Exercise instructions: The following entries are to be retyped in full, exactly as written.

[Records from a dataset]
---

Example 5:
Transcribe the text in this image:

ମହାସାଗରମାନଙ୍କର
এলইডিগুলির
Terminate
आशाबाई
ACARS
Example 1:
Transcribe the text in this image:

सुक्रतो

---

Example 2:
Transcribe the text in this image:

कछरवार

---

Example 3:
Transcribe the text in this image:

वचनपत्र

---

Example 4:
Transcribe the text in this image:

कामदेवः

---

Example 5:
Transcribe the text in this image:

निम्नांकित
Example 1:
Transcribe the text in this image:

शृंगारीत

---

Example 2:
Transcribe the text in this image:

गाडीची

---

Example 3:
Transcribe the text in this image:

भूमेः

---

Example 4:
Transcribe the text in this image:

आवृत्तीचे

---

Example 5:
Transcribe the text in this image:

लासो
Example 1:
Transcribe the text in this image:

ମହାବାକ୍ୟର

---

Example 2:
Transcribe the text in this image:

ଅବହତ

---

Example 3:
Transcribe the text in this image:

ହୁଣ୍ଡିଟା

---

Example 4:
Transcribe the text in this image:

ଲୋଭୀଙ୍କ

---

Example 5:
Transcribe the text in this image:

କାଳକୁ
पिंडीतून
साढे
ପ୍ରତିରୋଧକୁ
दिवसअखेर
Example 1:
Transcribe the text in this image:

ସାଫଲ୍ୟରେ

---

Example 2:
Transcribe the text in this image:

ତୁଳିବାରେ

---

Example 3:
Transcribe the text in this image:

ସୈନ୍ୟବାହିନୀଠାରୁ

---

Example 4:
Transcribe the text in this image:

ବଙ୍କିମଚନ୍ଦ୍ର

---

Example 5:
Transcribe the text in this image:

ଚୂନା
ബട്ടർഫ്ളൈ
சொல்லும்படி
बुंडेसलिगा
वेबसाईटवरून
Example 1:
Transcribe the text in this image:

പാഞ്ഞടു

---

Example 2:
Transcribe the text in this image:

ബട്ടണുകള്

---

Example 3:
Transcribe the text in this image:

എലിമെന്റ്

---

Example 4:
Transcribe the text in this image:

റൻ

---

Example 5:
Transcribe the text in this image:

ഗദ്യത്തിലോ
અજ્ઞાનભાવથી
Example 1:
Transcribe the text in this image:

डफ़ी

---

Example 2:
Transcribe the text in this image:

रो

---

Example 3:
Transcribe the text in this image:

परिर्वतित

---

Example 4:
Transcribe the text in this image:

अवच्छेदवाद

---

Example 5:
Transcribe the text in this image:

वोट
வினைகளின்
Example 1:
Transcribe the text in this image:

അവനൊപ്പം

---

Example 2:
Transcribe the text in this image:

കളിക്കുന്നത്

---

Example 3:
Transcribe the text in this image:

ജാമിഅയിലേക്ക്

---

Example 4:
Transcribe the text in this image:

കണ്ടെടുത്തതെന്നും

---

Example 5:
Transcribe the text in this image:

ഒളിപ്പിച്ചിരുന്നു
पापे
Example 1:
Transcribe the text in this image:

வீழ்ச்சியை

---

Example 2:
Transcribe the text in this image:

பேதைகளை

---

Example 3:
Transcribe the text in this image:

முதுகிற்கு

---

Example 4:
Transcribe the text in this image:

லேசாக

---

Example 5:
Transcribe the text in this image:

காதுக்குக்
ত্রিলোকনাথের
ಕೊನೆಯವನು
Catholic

The completed task:
---

Example 5:
Transcribe the text in this image:

ମହାସାଗରମାନଙ୍କର
এলইডিগুলির
Terminate
आशाबाई
ACARS
Example 1:
Transcribe the text in this image:

सुक्रतो

---

Example 2:
Transcribe the text in this image:

कछरवार

---

Example 3:
Transcribe the text in this image:

वचनपत्र

---

Example 4:
Transcribe the text in this image:

कामदेवः

---

Example 5:
Transcribe the text in this image:

निम्नांकित
Example 1:
Transcribe the text in this image:

शृंगारीत

---

Example 2:
Transcribe the text in this image:

गाडीची

---

Example 3:
Transcribe the text in this image:

भूमेः

---

Example 4:
Transcribe the text in this image:

आवृत्तीचे

---

Example 5:
Transcribe the text in this image:

लासो
Example 1:
Transcribe the text in this image:

ମହାବାକ୍ୟର

---

Example 2:
Transcribe the text in this image:

ଅବହତ

---

Example 3:
Transcribe the text in this image:

ହୁଣ୍ଡିଟା

---

Example 4:
Transcribe the text in this image:

ଲୋଭୀଙ୍କ

---

Example 5:
Transcribe the text in this image:

କାଳକୁ
पिंडीतून
साढे
ପ୍ରତିରୋଧକୁ
दिवसअखेर
Example 1:
Transcribe the text in this image:

ସାଫଲ୍ୟରେ

---

Example 2:
Transcribe the text in this image:

ତୁଳିବାରେ

---

Example 3:
Transcribe the text in this image:

ସୈନ୍ୟବାହିନୀଠାରୁ

---

Example 4:
Transcribe the text in this image:

ବଙ୍କିମଚନ୍ଦ୍ର

---

Example 5:
Transcribe the text in this image:

ଚୂନା
ബട്ടർഫ്ളൈ
சொல்லும்படி
बुंडेसलिगा
वेबसाईटवरून
Example 1:
Transcribe the text in this image:

പാഞ്ഞടു

---

Example 2:
Transcribe the text in this image:

ബട്ടണുകള്

---

Example 3:
Transcribe the text in this image:

എലിമെന്റ്

---

Example 4:
Transcribe the text in this image:

റൻ

---

Example 5:
Transcribe the text in this image:

ഗദ്യത്തിലോ
અજ્ઞાનભાવથી
Example 1:
Transcribe the text in this image:

डफ़ी

---

Example 2:
Transcribe the text in this image:

रो

---

Example 3:
Transcribe the text in this image:

परिर्वतित

---

Example 4:
Transcribe the text in this image:

अवच्छेदवाद

---

Example 5:
Transcribe the text in this image:

वोट
வினைகளின்
Example 1:
Transcribe the text in this image:

അവനൊപ്പം

---

Example 2:
Transcribe the text in this image:

കളിക്കുന്നത്

---

Example 3:
Transcribe the text in this image:

ജാമിഅയിലേക്ക്

---

Example 4:
Transcribe the text in this image:

കണ്ടെടുത്തതെന്നും

---

Example 5:
Transcribe the text in this image:

ഒളിപ്പിച്ചിരുന്നു
पापे
Example 1:
Transcribe the text in this image:

வீழ்ச்சியை

---

Example 2:
Transcribe the text in this image:

பேதைகளை

---

Example 3:
Transcribe the text in this image:

முதுகிற்கு

---

Example 4:
Transcribe the text in this image:

லேசாக

---

Example 5:
Transcribe the text in this image:

காதுக்குக்
ত্রিলোকনাথের
ಕೊನೆಯವನು
Catholic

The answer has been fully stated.